◆ COMPLETE THE FOLLOWING:
1. In the forum thread, what instrument does Lauralee say she bought for herself?
2. Print the part of the forum thread from "Hi, Eric! Yes, I" up to and including "and got four.".
═════ DOCUMENT SECTION ═════
# lauralee



## eric (Jul 8, 1999)

You still reading the bb and doing okay?


----------



## Lauralee (Jan 4, 2002)

Hi, Eric! Yes, I do pop in from time to time but not very often any more. I have been getting terrible head and neck aches and I finally put two and two together and got four.







Just kidding...actually I figured out my head and neck are much worse after I have been on the computer. I have to hold my head funny and sit real close to read the screen. I think I have eyestrain and need computer glasses! I am too young for this!







I am going out of town to Texas to pick up my 8 year old and will be nowhere near a computer for 5 days. My head will love it! My stomach is not so sure. I always hate the 5 hour car ride. The tummy has been iffy the past few days so that doesn't help matters any. I will load up on the Kaopectate and hope for the best!As far as everything else goes, it goes quite well. I have made up my mind to be a "fun guy" (even though I am a girl







). Life is much more pleasant and less stress inducing if you quit being so uptight about stuff and just have fun. I still have my moments when I catch myself being needlessly uptight or upset about something, but I am definately getting better about not doing that! I bought myself some bongo drums and that is fun, too! I am on a quest to totally lighten up and enjoy myself instead of making everything into a tragedy and so far so good!Thanks for asking about me!


----------



## eric (Jul 8, 1999)

Lauralee, I am glad your doing okay and the plan to lighten up is a great thing.







For good percussion, listen to Santana.







good to practice too.







Enjoy the trip and when your back drop us a line how yor doing.I am glad your okay.


----------
═════ DATASET EXCERPT ═════
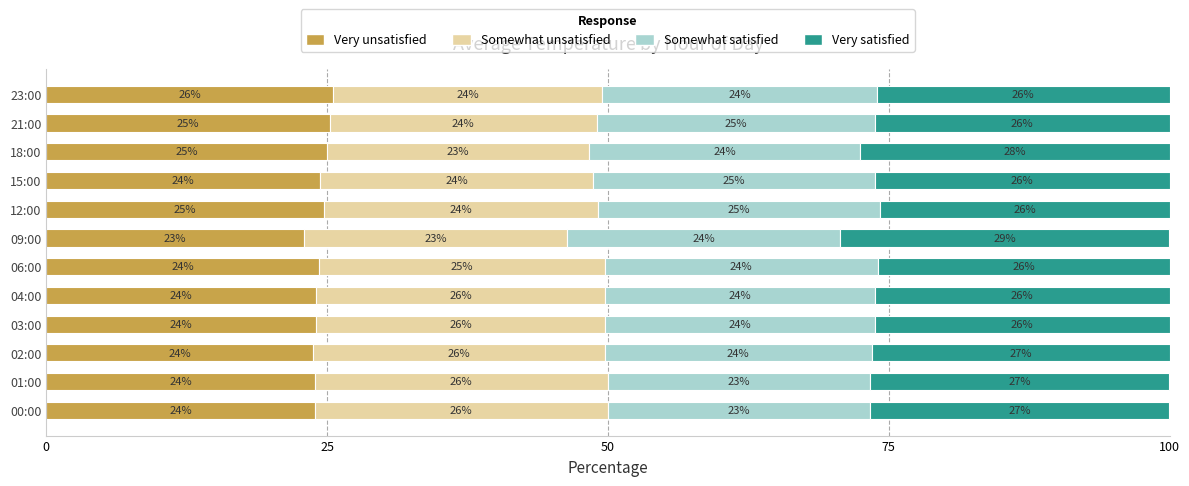

The Very unsatisfied series shows 13.8 at 02:00. True or false?

False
═════
◆ ANSWERS IN ORDER:
1. Bongo drums.

2.
Hi, Eric! Yes, I do pop in from time to time but not very often any more. I have been getting terrible head and neck aches and I finally put two and two together and got four.